4. sezon "Stranger Things" coraz bliżej
"Stranger Things" zdobyło serca użytkowników już wiele lat temu. Po raz pierwszy poznaliśmy tę historię w 2016 roku. Od tamtego czasu grono fanów tylko się powiększało. Teraz widzowie czekają na kolejne spotkanie z uwielbianymi postaciami. Na szczęście od premiery 4. sezonu serialu dzieli nas już zaledwie kilka dni. Do tej pory wiadomo już o kilku szczegółach związanych z fabułą. Przed samą premierą pierwszej części sezonu pojawiły się w mediach informacje techniczne. Mają one spore znaczenie dla widzów.
Odcinki "Stranger Things" jak film pełnometrażowy
Jak już wcześniej było wiadomo, 4. sezon będzie podzielony na dwie części. Pierwszą z nich zobaczymy już 27 maja, a kolejną – 1 lipca. Razem dostaniemy 9 odcinków. Matt i Ross Duffer, którzy odpowiedzialni są za tworzenie serialu, już wcześniej mówili, że mają dla fanów coś specjalnego. Reżyserzy przyznali ostatnio, że na początku mieli inne plany. 4. sezon miał składać się z 8 odcinków, ale potrzebne było wydłużenie czasu, aby odpowiedzieć całą historię. Tak Netflix zgodził się na 9. odcinek.

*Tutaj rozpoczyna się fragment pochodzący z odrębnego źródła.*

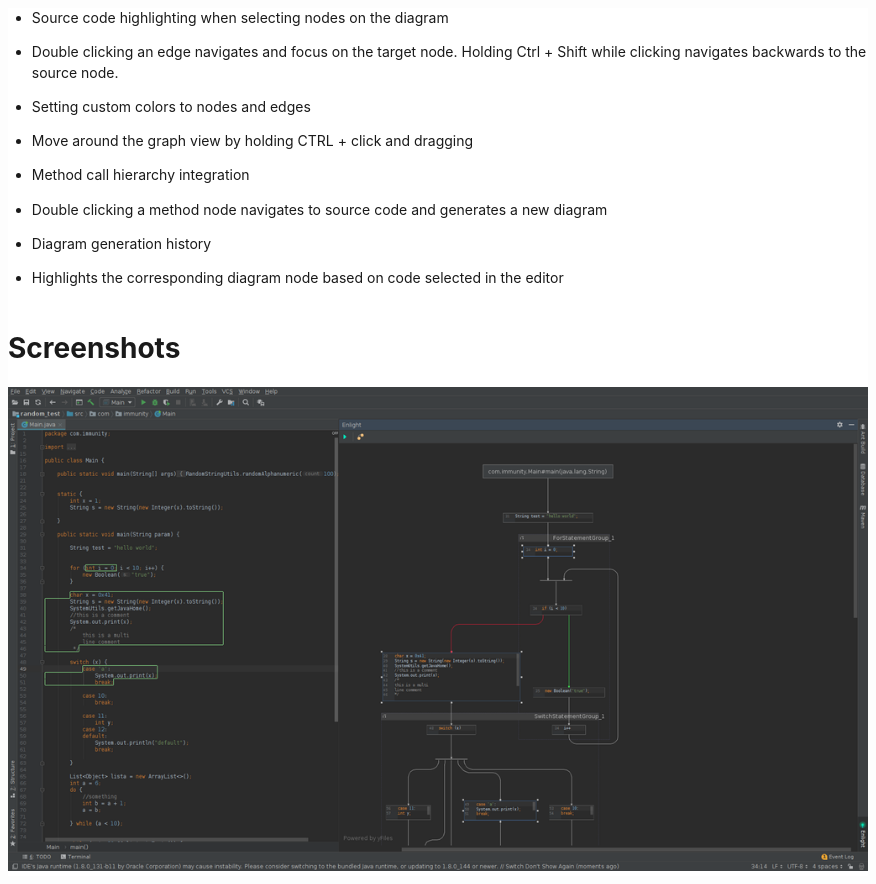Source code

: * Source code highlighting when selecting nodes on the diagram

* Double clicking an edge navigates and focus on the target node. Holding Ctrl + Shift while clicking navigates backwards to the source node.

* Setting custom colors to nodes and edges 

* Move around the graph view by holding CTRL + click and dragging

* Method call hierarchy integration

* Double clicking a method node navigates to source code and generates a new diagram

* Diagram generation history

* Highlights the corresponding diagram node based on code selected in the editor 

# Screenshots
![image](docs/images/multiple_node_selection.png)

Im więcej pisaliśmy, tym bardziej zdawaliśmy sobie sprawę, że potrzebujemy więcej czasu, aby pewne rzeczy mogły wskoczyć na swoje miejsce, po to by te wątki zadziałały. W pewnym momencie wiedzieliśmy, że musimy poprosić Netfliksa o dziewięć odcinków zamiast ośmiu, a kiedy zaczęliśmy kręcić, zdaliśmy sobie sprawę, że to są mega długie odcinki – wypowiedź Matta Duffera przytacza "The Wrap".
Niektóre z odcinków mają być wyjątkowo długie. Będą przypominały bardziej film pełnometrażowy niż serial. Ostatni epizod ma trwać ponad 2 godziny. Dla fanów "Stranger Things" jest to na pewno powód do radości. Będą mogli więcej czasu spędzić z ulubionymi bohaterami.
Pierwsza część 4. sezonu "Stranger Things" już 27 maja na Netflixie!
A wy czekacie na najnowszy sezon "Stranger Things"?